If certain apps suddenly stop working, this may also be a sign of proxying or other malware interfering with the apps functionality.
Hackers can use your infected device to make expensive calls by way of a remote party proxying through your device. They can also send SMS messages to international numbers, or make changes in other ways.
Switch off your Bluetooth in public places. If you do use Bluetooth, make sure that your devices are not set to "Discoverable". Do not pair devices in Public. This is in case someone is scanning you while you make the connection. Restrict access to known paired devices if possible. Never accept files transmitted via Bluetooth from unknown or suspicious sources.
Public unsecured Wi-Fi are great traps for your device. If you do need to use that Public Wi-Fi, then restrict your activities. Never make any banking activity or payments of any kind. Doing this will expose you and those details. Be careful while using a public Wi-Fi.
Pay attention to the warning message your device gives you. With iPhone, a warning will come up saying that the Server Identity cannot be verified and ask if you still want to connect. You will be prompted to click “continue” before you can join the Wi-Fi. And despite the warnings, it seems that 92 percent of people click to continue. Your phone has a lot of good built in technology that try to warn you when you are going to make a poor security decision. But what we see is people are very conditioned to just click through and ignore the warnings.
Despite the best intentions of Device Manufacturers. Vulnerabilities are there which could give hackers access. Device manufacturers release operating system updates frequently to protect users. Always install operating system updates as soon as they are available.
Do not download questionable apps. Look at reviews and research before installing. If you are not confident in the safety of an app, DO NOT install it.
Do not leave your smartphone or tablet unattended.
Do not let strangers see what you are doing online.
Do not leave your device in view when not using it, even if it is on your seat or table.
Do not forget that many apps connect to the Internet in the background, so you should check your settings to be sure of what information is being sent.
Do not jailbreak your phone. While it allows you to download from unofficial app stores, This will increase your risk of you unknowingly getting hacked. Aside from malware or spyware, this means you will miss security patches in the latest OS updates. Jailbreakers skip updates to keep the jailbreak functional. This makes your risks of being hacked even higher than normal.

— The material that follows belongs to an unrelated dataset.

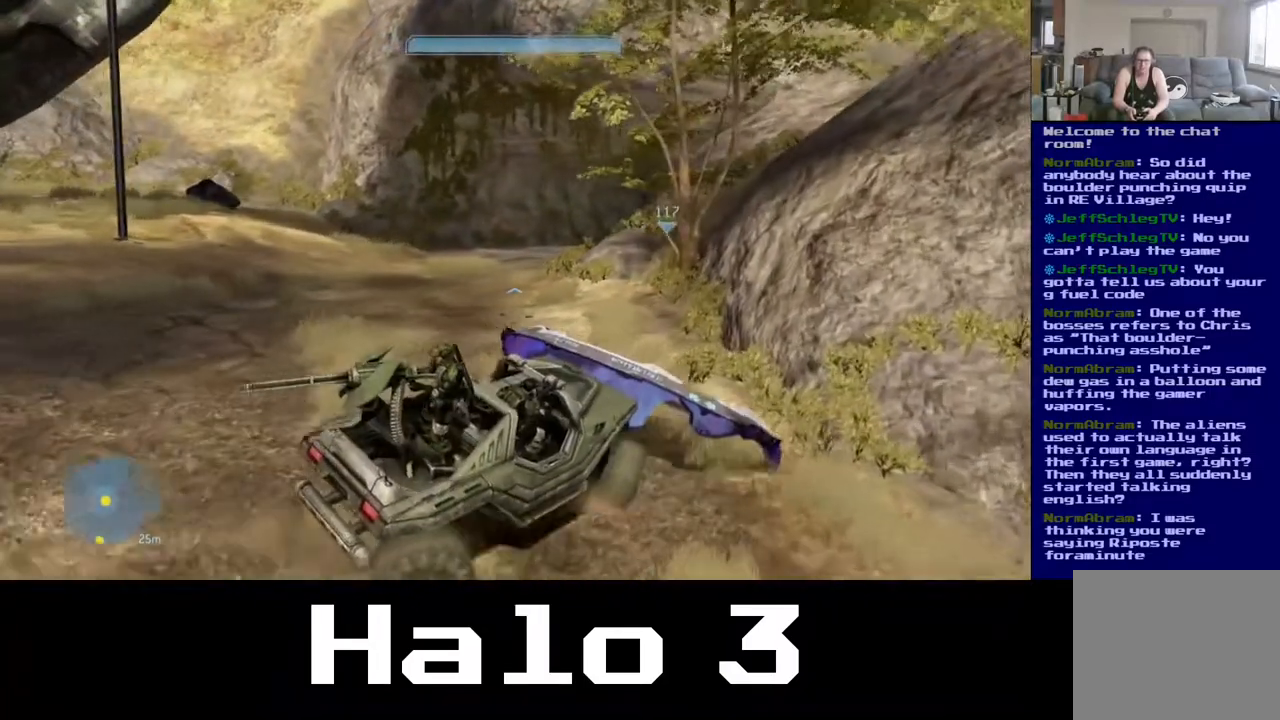
{"dt_ms": 500, "buttons": [], "left_stick": "up-left", "right_stick": "center", "events": [[500, "right_stick", "center"]]}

Physical access is the easiest way for hackers to corrupt your phone. If you can keep your phone with you, a hacker will have to work much harder to get into it.
Always use a passcode lock and use complex passwords. Never use easily guessable PINs, like birthdays, basic defaults like “0000” or “1234.”.
As silly as this seems. People do store their passwords on the devices. Don't store passwords on your device. Use a secure password manager if you need to. These services allow you to store all your secure credentials in a digital vault.
Frequently clear your browsing history. They store personal information about you. Cookies remember the websites you visit. The purchases you make and more. Advertisers do, and hackers will use this information to their advantage. So to improve your privacy, delete them regularly.
Enable a lost device tracking service. If you lose your device, you can use a lost device finder to trace its current location. Some phones have a native application built in, while others may need a third-party app to add this feature.
Keep all apps up to date. Even the best apps can have programming bugs that hackers could exploit. Updates come with bug fixes to protect you from these risks. The same applies to your phone's OS. Update your phone often.
Consider using a privacy filter, which effectively blocks the view of your screen from people sitting either side of you. An example is the 3M product.